## Provided records

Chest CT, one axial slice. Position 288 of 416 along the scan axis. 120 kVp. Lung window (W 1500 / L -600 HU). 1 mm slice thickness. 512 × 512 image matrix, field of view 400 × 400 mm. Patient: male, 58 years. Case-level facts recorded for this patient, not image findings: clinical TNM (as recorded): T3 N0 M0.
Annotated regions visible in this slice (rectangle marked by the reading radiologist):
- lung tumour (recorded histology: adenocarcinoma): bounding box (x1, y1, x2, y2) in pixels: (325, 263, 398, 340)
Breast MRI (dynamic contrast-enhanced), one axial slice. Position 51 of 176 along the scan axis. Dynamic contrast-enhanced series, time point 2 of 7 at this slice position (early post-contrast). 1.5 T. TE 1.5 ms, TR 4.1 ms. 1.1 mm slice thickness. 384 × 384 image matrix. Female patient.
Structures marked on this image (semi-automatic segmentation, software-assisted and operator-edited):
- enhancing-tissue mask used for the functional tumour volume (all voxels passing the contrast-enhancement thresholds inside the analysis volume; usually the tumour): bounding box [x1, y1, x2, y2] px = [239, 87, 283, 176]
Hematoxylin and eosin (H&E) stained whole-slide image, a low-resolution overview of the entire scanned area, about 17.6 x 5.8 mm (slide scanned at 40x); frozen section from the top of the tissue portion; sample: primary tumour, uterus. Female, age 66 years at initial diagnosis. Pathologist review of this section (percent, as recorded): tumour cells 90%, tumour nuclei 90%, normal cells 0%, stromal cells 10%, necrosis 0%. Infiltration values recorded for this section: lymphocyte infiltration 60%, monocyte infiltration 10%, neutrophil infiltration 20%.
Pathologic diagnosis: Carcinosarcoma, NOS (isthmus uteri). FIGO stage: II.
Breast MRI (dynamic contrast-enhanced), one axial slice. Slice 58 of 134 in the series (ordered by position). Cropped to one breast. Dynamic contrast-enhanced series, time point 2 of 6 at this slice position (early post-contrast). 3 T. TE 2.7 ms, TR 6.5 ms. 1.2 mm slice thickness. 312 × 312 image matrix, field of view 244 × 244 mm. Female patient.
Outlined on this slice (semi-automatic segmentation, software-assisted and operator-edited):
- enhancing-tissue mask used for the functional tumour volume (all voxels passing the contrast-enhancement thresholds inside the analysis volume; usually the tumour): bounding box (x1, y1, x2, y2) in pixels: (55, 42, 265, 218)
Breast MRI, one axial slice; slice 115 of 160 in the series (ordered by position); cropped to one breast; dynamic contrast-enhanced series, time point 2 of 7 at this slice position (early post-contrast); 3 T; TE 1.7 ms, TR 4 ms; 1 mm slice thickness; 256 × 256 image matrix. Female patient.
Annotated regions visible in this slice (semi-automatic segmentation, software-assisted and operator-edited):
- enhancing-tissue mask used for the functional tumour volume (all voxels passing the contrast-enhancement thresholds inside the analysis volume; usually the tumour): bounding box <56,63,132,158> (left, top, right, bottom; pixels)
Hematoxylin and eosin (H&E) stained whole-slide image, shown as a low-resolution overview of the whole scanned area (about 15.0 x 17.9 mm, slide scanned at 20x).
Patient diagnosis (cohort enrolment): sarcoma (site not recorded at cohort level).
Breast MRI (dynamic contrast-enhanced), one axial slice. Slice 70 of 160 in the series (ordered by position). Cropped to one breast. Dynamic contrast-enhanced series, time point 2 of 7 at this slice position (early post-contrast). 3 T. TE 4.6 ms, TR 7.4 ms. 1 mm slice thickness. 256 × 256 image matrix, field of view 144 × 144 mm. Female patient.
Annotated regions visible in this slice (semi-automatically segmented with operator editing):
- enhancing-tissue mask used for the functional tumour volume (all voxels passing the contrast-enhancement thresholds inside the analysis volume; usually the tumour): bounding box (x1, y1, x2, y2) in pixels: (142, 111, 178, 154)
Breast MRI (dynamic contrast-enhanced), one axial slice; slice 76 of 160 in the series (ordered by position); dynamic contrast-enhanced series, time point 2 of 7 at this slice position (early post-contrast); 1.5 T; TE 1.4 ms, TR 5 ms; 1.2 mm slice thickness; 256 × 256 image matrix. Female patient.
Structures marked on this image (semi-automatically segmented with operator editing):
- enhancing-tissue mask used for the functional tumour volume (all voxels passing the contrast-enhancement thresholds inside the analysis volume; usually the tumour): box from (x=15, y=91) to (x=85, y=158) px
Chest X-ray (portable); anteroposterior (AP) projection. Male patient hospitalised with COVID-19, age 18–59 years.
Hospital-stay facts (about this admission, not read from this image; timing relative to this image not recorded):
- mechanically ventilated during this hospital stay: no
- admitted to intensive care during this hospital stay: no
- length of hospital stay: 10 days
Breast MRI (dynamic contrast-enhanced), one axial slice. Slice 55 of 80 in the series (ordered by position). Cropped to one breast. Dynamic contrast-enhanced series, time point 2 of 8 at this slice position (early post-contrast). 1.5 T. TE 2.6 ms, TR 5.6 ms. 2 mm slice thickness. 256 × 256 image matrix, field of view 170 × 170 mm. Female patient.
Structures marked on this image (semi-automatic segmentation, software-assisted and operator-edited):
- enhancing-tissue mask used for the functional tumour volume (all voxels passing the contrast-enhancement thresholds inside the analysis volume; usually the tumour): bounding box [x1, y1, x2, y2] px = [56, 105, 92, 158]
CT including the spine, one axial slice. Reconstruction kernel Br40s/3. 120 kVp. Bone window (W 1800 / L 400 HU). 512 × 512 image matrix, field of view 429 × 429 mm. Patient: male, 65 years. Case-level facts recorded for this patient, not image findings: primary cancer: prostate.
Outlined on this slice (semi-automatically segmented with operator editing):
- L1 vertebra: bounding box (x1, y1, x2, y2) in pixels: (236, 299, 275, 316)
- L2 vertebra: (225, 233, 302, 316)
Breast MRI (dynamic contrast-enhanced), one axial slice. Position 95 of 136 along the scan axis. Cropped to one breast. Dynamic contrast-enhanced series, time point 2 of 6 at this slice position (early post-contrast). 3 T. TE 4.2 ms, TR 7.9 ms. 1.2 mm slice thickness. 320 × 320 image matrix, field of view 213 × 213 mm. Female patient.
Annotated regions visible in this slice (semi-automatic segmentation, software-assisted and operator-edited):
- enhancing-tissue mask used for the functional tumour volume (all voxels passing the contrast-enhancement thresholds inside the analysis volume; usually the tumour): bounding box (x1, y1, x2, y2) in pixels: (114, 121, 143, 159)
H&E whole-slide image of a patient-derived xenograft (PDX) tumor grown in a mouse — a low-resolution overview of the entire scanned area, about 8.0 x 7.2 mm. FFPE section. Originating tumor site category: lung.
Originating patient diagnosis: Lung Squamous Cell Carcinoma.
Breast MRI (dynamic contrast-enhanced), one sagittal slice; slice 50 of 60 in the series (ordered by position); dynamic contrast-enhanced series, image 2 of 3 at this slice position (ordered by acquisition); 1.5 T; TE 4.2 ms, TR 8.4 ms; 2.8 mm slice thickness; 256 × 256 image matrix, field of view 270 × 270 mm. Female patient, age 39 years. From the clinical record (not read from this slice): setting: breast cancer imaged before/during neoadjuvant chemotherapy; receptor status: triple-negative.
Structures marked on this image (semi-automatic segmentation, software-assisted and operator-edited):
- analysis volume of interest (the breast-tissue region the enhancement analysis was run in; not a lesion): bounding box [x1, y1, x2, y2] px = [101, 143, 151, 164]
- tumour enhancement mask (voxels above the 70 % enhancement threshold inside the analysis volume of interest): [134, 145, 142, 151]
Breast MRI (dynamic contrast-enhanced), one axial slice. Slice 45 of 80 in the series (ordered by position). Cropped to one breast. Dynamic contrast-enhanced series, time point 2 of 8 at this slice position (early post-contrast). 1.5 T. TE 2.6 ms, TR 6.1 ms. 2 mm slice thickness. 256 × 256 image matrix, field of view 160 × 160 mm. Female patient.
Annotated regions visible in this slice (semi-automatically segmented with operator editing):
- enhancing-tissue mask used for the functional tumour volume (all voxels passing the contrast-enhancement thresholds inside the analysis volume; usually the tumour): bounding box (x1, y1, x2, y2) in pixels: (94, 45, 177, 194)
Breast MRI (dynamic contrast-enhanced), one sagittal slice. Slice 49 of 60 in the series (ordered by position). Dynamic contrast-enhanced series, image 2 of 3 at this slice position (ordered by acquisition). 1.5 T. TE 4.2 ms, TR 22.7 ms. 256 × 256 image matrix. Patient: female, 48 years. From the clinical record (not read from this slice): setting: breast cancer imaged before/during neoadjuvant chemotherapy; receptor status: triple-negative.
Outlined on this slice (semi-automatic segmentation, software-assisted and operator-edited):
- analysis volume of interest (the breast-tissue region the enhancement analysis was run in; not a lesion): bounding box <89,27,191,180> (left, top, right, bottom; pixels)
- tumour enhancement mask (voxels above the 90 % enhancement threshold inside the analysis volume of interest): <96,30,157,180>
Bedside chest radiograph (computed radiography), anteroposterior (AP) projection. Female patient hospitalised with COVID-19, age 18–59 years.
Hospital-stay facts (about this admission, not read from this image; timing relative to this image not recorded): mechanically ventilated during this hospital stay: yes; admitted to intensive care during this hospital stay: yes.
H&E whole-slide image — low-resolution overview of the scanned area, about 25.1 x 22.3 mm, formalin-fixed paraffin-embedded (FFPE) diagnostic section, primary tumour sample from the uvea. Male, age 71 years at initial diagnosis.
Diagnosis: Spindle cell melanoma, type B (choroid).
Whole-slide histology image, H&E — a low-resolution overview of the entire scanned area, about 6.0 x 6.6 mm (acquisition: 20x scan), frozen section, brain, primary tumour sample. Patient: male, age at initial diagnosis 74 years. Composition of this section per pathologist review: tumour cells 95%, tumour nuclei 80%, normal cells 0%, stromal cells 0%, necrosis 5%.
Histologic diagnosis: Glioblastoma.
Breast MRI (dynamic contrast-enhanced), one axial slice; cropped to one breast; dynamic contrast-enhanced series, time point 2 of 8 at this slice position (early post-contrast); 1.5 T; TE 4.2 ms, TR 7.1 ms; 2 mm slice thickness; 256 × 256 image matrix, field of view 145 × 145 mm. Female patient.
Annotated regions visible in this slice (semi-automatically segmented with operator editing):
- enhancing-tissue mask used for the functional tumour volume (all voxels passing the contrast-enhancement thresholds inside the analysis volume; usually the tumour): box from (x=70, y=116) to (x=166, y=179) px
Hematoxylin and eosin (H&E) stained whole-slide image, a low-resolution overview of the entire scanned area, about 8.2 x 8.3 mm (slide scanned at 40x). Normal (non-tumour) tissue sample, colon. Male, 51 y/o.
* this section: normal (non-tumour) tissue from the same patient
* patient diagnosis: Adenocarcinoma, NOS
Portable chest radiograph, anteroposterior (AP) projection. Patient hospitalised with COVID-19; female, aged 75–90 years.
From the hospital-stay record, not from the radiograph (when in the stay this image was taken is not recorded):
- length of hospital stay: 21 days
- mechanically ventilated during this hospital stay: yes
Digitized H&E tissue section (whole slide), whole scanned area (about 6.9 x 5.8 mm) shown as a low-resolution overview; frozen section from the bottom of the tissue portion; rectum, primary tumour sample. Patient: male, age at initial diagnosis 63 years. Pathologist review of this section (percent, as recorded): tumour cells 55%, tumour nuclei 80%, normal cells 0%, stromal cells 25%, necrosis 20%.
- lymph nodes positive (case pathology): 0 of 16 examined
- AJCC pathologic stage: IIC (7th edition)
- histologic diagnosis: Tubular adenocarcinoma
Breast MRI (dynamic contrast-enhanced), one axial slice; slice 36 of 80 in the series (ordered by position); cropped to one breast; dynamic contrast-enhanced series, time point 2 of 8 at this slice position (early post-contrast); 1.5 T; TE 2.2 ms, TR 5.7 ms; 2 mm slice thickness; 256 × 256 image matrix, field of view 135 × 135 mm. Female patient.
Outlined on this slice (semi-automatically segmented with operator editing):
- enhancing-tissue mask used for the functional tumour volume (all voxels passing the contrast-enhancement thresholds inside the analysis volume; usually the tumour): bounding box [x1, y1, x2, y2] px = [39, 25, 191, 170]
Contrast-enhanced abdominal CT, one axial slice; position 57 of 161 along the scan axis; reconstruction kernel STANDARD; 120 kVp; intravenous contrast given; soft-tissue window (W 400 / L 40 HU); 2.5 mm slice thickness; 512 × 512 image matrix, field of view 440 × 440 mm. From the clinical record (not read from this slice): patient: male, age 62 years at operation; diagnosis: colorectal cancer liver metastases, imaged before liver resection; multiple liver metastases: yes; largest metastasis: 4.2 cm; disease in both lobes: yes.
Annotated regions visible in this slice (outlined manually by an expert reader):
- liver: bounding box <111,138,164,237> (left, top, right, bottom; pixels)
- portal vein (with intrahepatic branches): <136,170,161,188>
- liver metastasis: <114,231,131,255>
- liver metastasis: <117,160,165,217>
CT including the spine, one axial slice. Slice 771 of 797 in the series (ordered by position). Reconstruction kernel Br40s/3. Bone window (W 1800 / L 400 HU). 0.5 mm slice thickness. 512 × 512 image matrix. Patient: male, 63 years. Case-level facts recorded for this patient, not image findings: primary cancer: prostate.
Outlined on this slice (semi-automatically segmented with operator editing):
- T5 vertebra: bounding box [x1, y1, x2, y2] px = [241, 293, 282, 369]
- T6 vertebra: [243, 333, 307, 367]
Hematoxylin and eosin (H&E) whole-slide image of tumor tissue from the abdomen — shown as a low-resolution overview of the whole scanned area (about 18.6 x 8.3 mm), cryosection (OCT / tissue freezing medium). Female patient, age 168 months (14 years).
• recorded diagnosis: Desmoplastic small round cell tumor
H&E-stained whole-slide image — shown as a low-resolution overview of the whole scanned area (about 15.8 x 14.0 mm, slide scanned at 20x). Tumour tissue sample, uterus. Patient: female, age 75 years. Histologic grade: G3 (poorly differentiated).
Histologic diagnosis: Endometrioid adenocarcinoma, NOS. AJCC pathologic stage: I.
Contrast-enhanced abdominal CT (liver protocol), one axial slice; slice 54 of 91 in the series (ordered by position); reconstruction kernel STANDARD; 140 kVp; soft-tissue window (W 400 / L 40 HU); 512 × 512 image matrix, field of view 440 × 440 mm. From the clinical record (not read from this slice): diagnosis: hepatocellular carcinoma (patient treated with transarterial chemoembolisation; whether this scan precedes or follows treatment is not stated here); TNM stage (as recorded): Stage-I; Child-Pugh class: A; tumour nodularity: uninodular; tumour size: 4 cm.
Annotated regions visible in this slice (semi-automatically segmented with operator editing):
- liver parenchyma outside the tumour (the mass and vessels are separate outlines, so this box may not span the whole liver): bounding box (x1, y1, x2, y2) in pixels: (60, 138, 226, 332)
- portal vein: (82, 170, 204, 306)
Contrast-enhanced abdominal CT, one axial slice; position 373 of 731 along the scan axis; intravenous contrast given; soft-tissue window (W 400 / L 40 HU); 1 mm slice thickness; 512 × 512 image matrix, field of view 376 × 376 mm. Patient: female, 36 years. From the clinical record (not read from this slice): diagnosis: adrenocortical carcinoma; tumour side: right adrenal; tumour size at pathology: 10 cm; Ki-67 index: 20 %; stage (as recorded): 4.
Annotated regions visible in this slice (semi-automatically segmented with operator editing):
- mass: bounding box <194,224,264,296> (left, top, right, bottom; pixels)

## Your objective
With the first line being the one containing "round cell tumor" and the last line the one containing "Histologic diagnosis: Endometrioid", transcribe exactly the lines above that fall in that range.

## Reply to the task
• recorded diagnosis: Desmoplastic small round cell tumor
H&E-stained whole-slide image — shown as a low-resolution overview of the whole scanned area (about 15.8 x 14.0 mm, slide scanned at 20x). Tumour tissue sample, uterus. Patient: female, age 75 years. Histologic grade: G3 (poorly differentiated).
Histologic diagnosis: Endometrioid adenocarcinoma, NOS. AJCC pathologic stage: I.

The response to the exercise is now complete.